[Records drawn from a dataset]
---+---
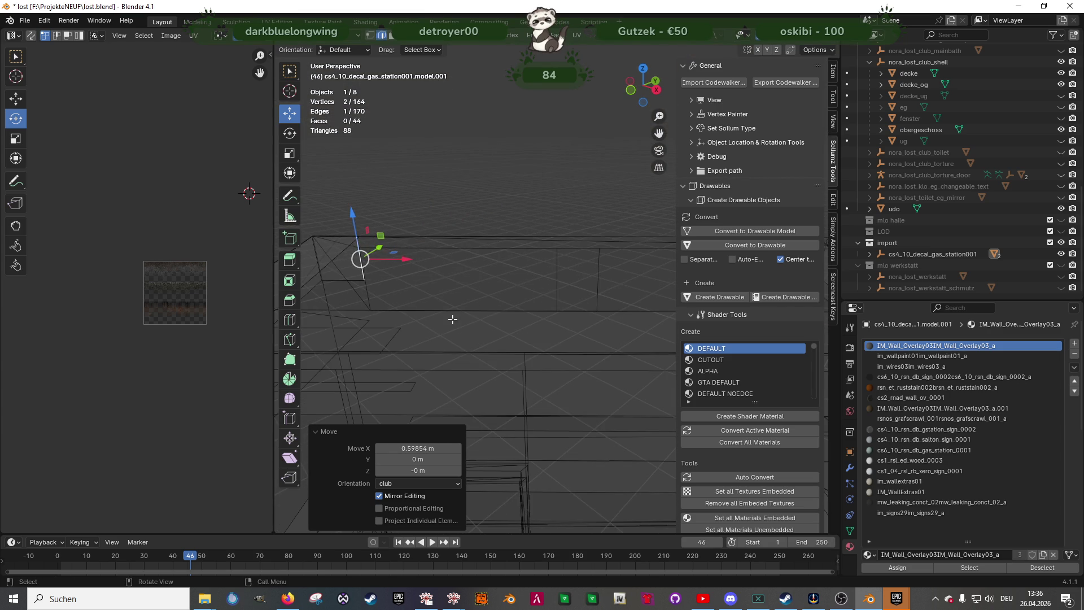
pyautogui.press('e')
pyautogui.rightClick(557, 254)
pyautogui.moveTo(407, 262)
pyautogui.mouseDown()
pyautogui.moveTo(605, 262)
pyautogui.moveTo(503, 277)
pyautogui.moveTo(513, 265)
pyautogui.mouseUp()
# Extrude several more edge segments, sliding them along X to continue the strip
pyautogui.press('e')
pyautogui.rightClick(503, 272)
pyautogui.moveTo(513, 266)
pyautogui.keyDown('shift'); pyautogui.mouseDown(button='middle')
pyautogui.moveTo(476, 278)
pyautogui.moveTo(496, 288)
pyautogui.moveTo(519, 261)
pyautogui.mouseUp(button='middle'); pyautogui.keyUp('shift')
pyautogui.press('e')
pyautogui.rightClick(518, 262)
pyautogui.moveTo(413, 265)
pyautogui.mouseDown()
pyautogui.moveTo(572, 252)
pyautogui.moveTo(614, 260)
pyautogui.mouseUp()
pyautogui.press('e')
pyautogui.rightClick(572, 252)
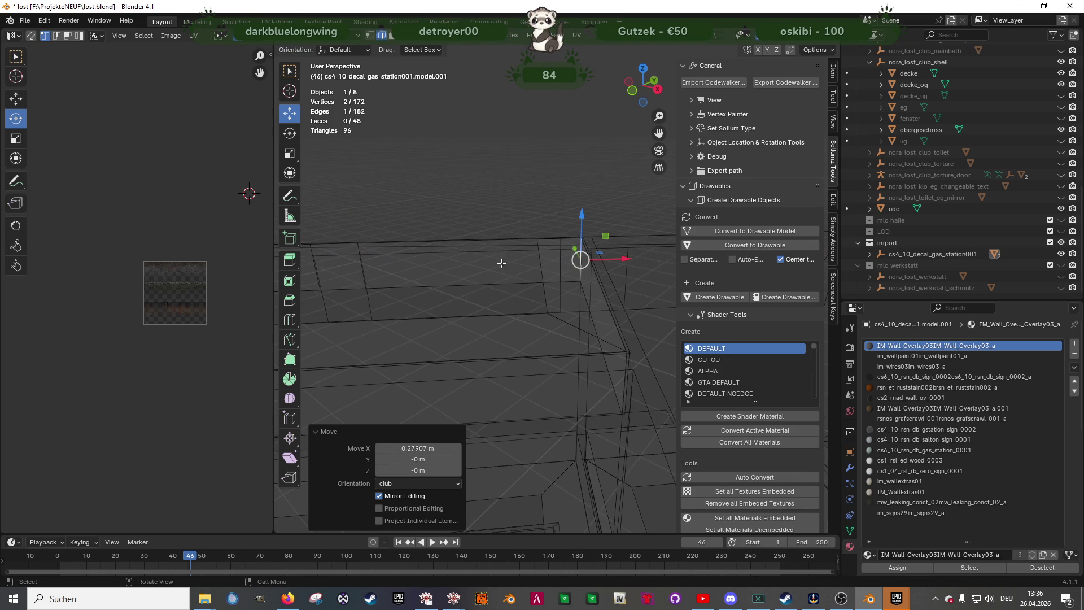
# Select the five new strip faces and unwrap them
pyautogui.press('1')
pyautogui.click(452, 271)
pyautogui.click(470, 263)
pyautogui.moveTo(469, 263); pyautogui.dragTo(381, 274, button='middle')
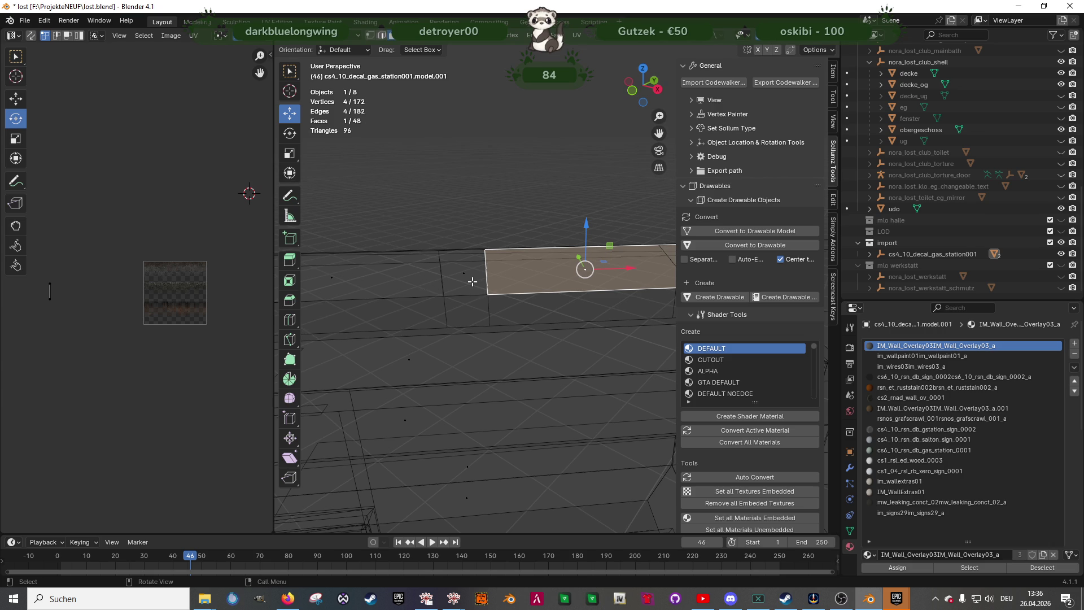
pyautogui.moveTo(477, 280); pyautogui.dragTo(542, 286, button='middle')
pyautogui.keyDown('shift'); pyautogui.click(650, 273); pyautogui.keyUp('shift')
pyautogui.keyDown('shift'); pyautogui.click(491, 276); pyautogui.keyUp('shift')
pyautogui.keyDown('shift'); pyautogui.click(365, 280); pyautogui.keyUp('shift')
pyautogui.moveTo(365, 281); pyautogui.dragTo(491, 285, button='middle')
pyautogui.keyDown('shift'); pyautogui.click(399, 290); pyautogui.keyUp('shift')
pyautogui.moveTo(399, 290)
pyautogui.mouseDown(button='middle')
pyautogui.moveTo(431, 288)
pyautogui.moveTo(419, 303)
pyautogui.mouseUp(button='middle')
---+---
EXERCISE:
Print, exactly, each line above from the one with "pyautogui.keyDown('shift'); pyautogui.mouseDown(button='middle')" to the one with "pyautogui.keyDown('shift'); pyautogui.click(491, 276);", end lines included. Leave pictures out of it.

EXERCISE RESPONSE:
pyautogui.keyDown('shift'); pyautogui.mouseDown(button='middle')
pyautogui.moveTo(476, 278)
pyautogui.moveTo(496, 288)
pyautogui.moveTo(519, 261)
pyautogui.mouseUp(button='middle'); pyautogui.keyUp('shift')
pyautogui.press('e')
pyautogui.rightClick(518, 262)
pyautogui.moveTo(413, 265)
pyautogui.mouseDown()
pyautogui.moveTo(572, 252)
pyautogui.moveTo(614, 260)
pyautogui.mouseUp()
pyautogui.press('e')
pyautogui.rightClick(572, 252)
# Select the five new strip faces and unwrap them
pyautogui.press('1')
pyautogui.click(452, 271)
pyautogui.click(470, 263)
pyautogui.moveTo(469, 263); pyautogui.dragTo(381, 274, button='middle')
pyautogui.moveTo(477, 280); pyautogui.dragTo(542, 286, button='middle')
pyautogui.keyDown('shift'); pyautogui.click(650, 273); pyautogui.keyUp('shift')
pyautogui.keyDown('shift'); pyautogui.click(491, 276); pyautogui.keyUp('shift')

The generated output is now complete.